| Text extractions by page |
---*---

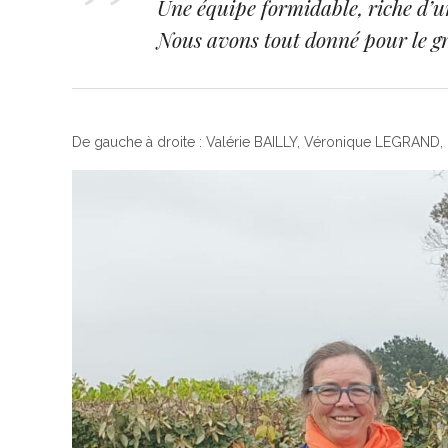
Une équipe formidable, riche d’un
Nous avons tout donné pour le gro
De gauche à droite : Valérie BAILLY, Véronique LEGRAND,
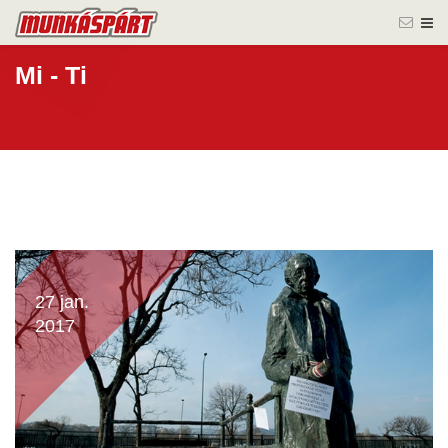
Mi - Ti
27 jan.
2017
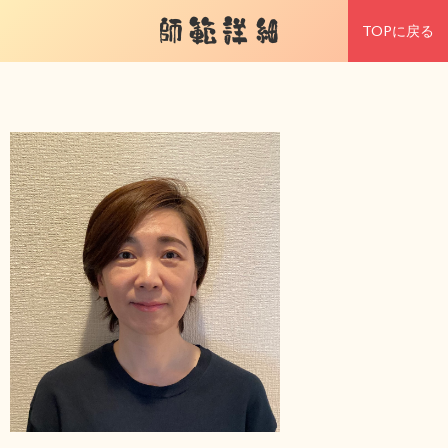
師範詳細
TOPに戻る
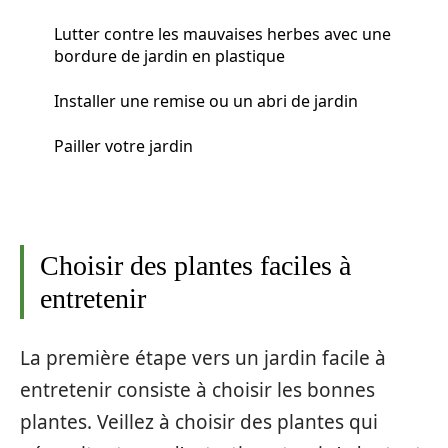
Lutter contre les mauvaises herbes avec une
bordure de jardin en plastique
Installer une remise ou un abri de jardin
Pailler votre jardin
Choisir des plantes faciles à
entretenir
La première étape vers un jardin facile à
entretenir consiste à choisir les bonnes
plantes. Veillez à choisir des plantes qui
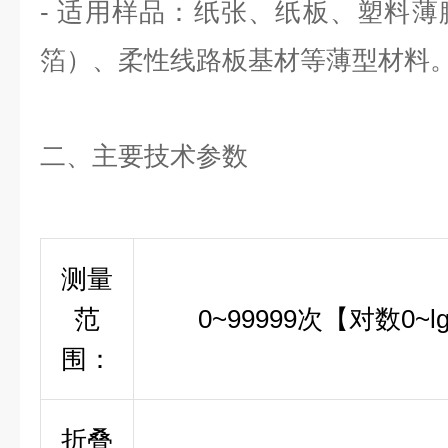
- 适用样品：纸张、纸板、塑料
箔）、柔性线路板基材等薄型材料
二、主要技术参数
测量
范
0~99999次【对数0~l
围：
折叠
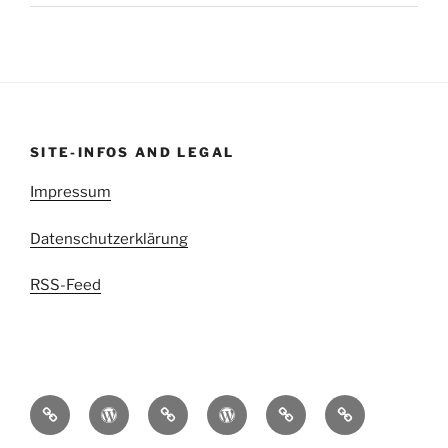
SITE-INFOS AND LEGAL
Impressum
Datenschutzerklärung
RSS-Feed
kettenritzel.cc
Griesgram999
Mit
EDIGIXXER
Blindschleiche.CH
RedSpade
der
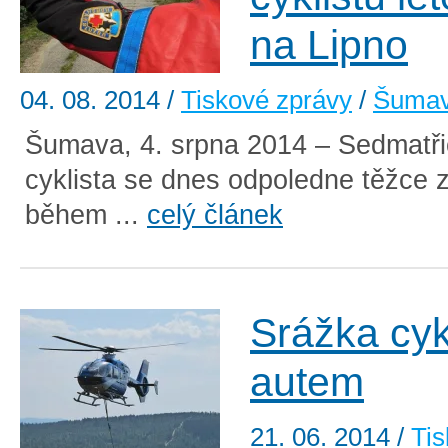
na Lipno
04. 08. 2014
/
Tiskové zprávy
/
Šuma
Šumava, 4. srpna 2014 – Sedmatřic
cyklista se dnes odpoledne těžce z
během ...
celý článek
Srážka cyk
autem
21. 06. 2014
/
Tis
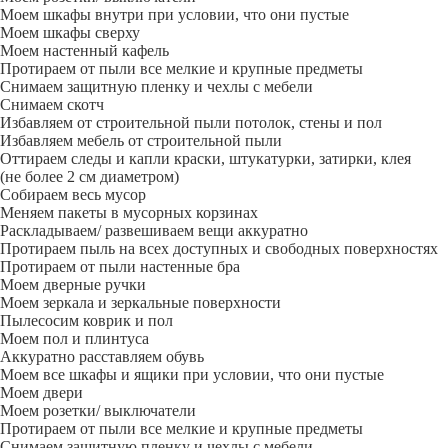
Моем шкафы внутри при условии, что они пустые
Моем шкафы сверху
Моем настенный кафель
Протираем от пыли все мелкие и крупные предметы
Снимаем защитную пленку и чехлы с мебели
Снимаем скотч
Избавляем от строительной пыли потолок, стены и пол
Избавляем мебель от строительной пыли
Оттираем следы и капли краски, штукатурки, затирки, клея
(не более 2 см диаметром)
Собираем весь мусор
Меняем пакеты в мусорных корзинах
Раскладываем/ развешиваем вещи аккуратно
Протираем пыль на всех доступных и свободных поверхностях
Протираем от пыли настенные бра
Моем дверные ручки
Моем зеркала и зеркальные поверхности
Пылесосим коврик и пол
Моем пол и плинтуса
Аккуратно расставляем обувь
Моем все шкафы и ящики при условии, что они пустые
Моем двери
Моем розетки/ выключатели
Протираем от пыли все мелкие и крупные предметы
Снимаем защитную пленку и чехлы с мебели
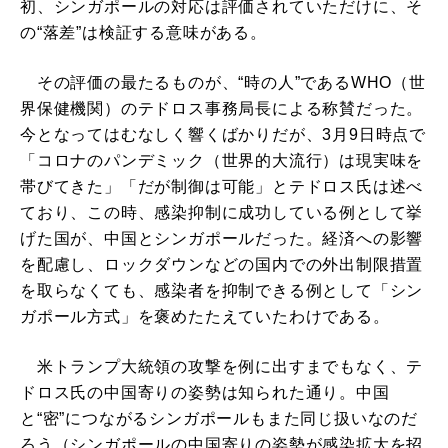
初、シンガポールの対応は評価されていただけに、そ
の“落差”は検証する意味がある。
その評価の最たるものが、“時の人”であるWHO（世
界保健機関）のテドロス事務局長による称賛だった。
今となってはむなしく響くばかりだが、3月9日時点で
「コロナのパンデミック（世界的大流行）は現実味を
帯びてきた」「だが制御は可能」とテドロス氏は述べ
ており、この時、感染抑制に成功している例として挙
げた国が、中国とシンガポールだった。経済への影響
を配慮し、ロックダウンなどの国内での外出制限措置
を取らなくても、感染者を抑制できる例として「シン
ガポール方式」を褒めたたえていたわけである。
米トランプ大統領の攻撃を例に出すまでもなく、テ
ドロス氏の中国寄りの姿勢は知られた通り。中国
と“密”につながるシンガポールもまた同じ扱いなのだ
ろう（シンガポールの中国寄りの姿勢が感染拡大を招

---*---

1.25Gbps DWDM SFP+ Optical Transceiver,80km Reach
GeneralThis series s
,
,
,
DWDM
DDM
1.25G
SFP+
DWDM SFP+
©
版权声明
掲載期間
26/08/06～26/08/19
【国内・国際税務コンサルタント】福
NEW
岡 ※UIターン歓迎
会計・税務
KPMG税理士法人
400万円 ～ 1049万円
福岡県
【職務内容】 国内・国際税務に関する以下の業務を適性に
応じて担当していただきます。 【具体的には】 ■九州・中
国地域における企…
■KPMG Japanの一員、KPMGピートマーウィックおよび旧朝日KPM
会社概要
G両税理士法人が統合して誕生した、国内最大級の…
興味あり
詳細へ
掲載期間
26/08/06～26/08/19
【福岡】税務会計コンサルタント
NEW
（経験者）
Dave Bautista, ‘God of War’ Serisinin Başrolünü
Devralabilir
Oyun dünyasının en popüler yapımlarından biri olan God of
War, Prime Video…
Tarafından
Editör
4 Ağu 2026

---*---

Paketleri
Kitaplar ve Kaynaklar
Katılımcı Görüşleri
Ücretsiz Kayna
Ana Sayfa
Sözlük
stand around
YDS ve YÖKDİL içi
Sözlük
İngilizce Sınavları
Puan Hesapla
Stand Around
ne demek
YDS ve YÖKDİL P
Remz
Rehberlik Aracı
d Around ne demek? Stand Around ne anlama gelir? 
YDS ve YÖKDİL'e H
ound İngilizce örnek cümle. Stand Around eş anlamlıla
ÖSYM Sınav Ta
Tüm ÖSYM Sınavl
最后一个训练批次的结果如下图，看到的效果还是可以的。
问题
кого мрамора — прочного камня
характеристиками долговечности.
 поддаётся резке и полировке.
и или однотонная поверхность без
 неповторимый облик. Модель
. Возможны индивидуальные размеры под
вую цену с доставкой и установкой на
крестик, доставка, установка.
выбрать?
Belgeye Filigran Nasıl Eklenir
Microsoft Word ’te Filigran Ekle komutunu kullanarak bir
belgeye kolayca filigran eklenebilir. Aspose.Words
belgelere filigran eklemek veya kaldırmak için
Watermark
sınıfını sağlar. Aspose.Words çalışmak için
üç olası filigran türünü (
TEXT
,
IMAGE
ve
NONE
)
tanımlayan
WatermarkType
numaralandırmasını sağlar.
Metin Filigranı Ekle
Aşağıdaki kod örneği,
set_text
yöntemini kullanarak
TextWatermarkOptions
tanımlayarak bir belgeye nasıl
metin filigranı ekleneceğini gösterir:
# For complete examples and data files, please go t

---*---

| Exercise requirements |
Report every line in the material above that contains the string "İngilizce", copying each line in full. Case counts.

| Answer box |
İngilizce Sınavları
ound İngilizce örnek cümle. Stand Around eş anlamlıla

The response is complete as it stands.